Raw data:
- Opening Delimiter -

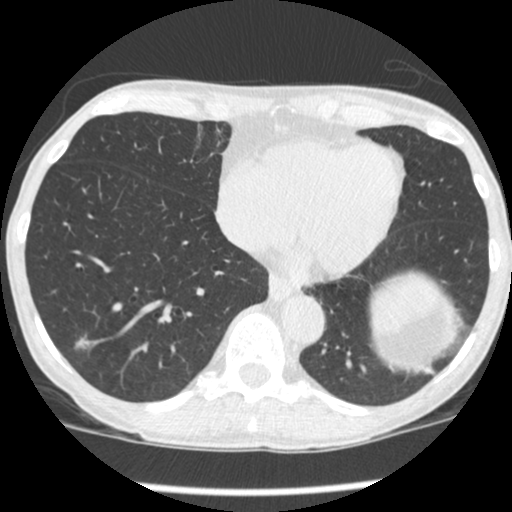
Low-dose screening chest CT, one axial slice. Position 84 of 248 along the scan axis. Reconstruction kernel STANDARD. 120 kVp. Lung window (W 1500 / L -600 HU). 1.25 mm slice thickness. 512 × 512 image matrix, field of view 293 × 293 mm.
Annotated regions visible in this slice (manually delineated by an expert):
- lesion 1 (tumor, lower lobe of right lung): bounding box [x1, y1, x2, y2] px = [75, 335, 94, 349]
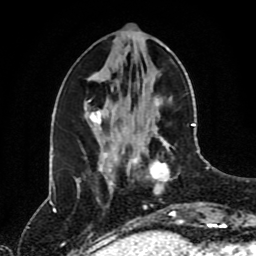
Breast MRI (dynamic contrast-enhanced), one axial slice. Position 34 of 80 along the scan axis. Cropped to one breast. Dynamic contrast-enhanced series, time point 2 of 8 at this slice position (early post-contrast). 1.5 T. TE 4.2 ms, TR 7 ms. 2 mm slice thickness. 256 × 256 image matrix, field of view 170 × 170 mm. Female patient.
Structures marked on this image (semi-automatic segmentation, software-assisted and operator-edited):
- enhancing-tissue mask used for the functional tumour volume (all voxels passing the contrast-enhancement thresholds inside the analysis volume; usually the tumour): box from (x=127, y=124) to (x=195, y=217) px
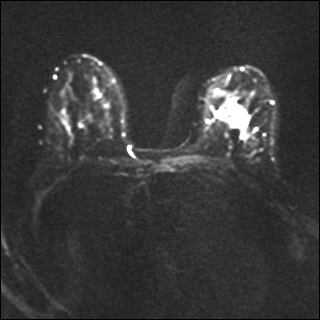
Breast MRI, one axial slice. Position 23 of 40 along the scan axis. Diffusion-weighted series; image 2 of 4 stored at this slice position (different b-values; order by instance number). 1.5 T. 4 mm slice thickness. 320 × 320 image matrix, field of view 320 × 320 mm. Female patient.
Outlined on this slice (expert manual segmentation):
- tumour on diffusion-weighted imaging: bounding box [x1, y1, x2, y2] px = [231, 104, 243, 126]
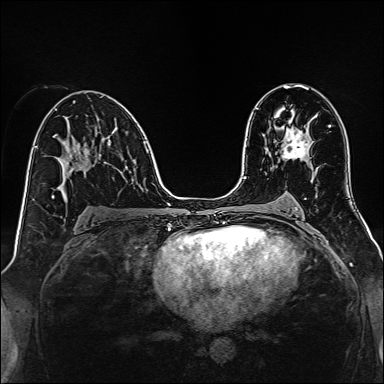
Breast MRI, one axial slice. Dynamic contrast-enhanced series, time point 2 of 7 at this slice position (early post-contrast). 1.5 T. TE 2.3 ms, TR 5.2 ms. 384 × 384 image matrix, field of view 320 × 320 mm. Female patient.
Annotated regions visible in this slice (semi-automatically segmented with operator editing):
- enhancing-tissue mask used for the functional tumour volume (all voxels passing the contrast-enhancement thresholds inside the analysis volume; usually the tumour): box from (x=282, y=126) to (x=310, y=159) px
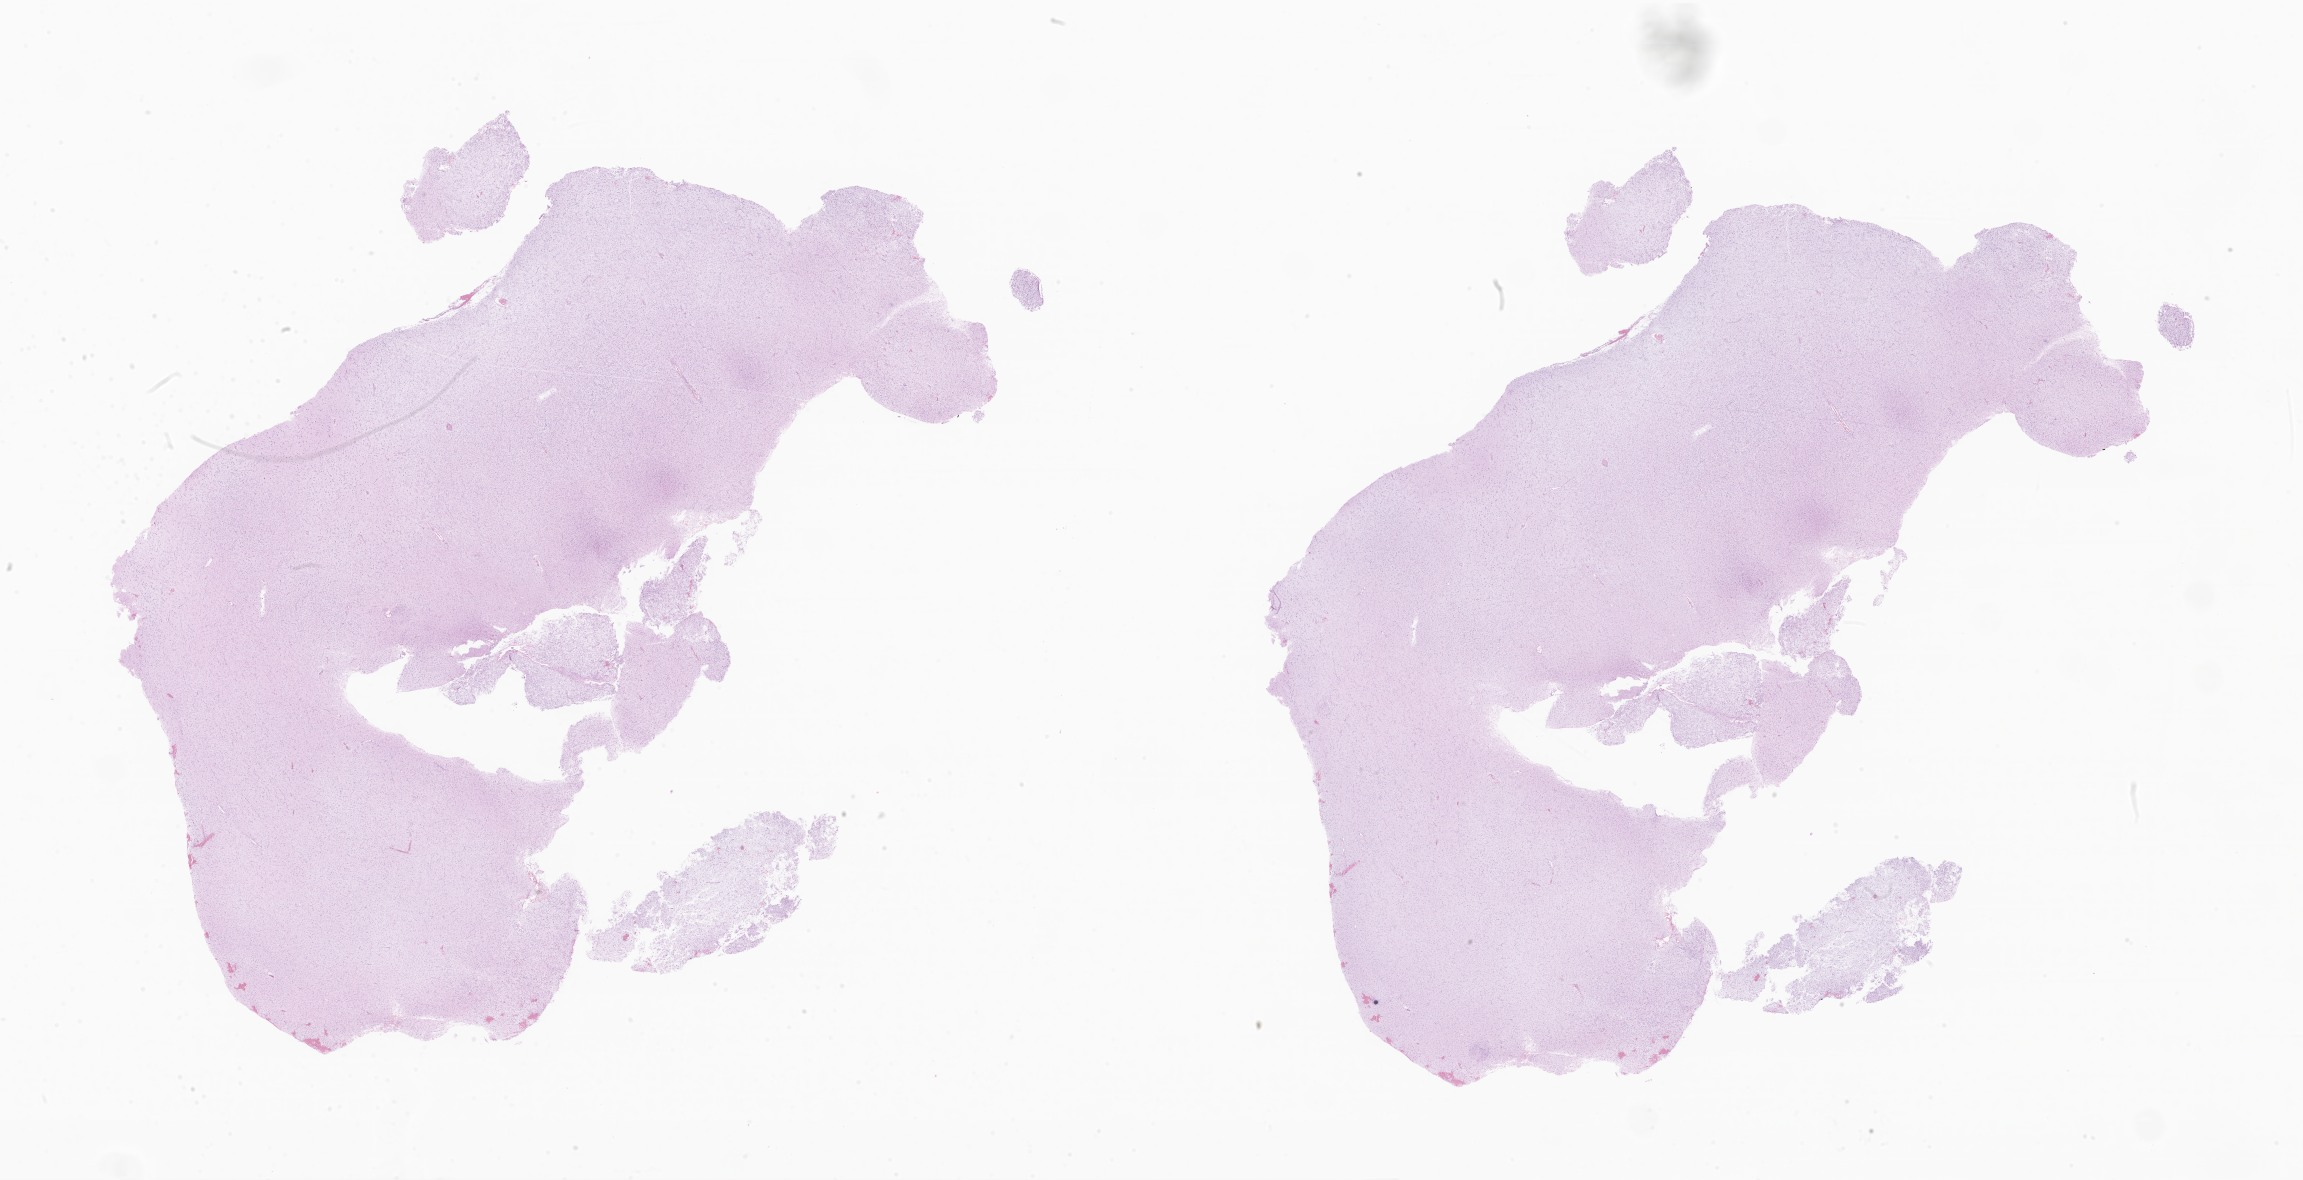
H&E whole-slide image of tumor tissue from the brain, low-resolution overview of the scanned area, about 38.8 x 19.9 mm, formalin-fixed paraffin-embedded section. Male patient, age 43 months (3 years 7 months).
Diagnosis: Pilocytic astrocytoma.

- Closing Delimiter -

What this task involves: Pull together all lines from the data that mention the word "weighted".

Answer to this task:
Breast MRI, one axial slice. Position 23 of 40 along the scan axis. Diffusion-weighted series; image 2 of 4 stored at this slice position (different b-values; order by instance number). 1.5 T. 4 mm slice thickness. 320 × 320 image matrix, field of view 320 × 320 mm. Female patient.
- tumour on diffusion-weighted imaging: bounding box [x1, y1, x2, y2] px = [231, 104, 243, 126]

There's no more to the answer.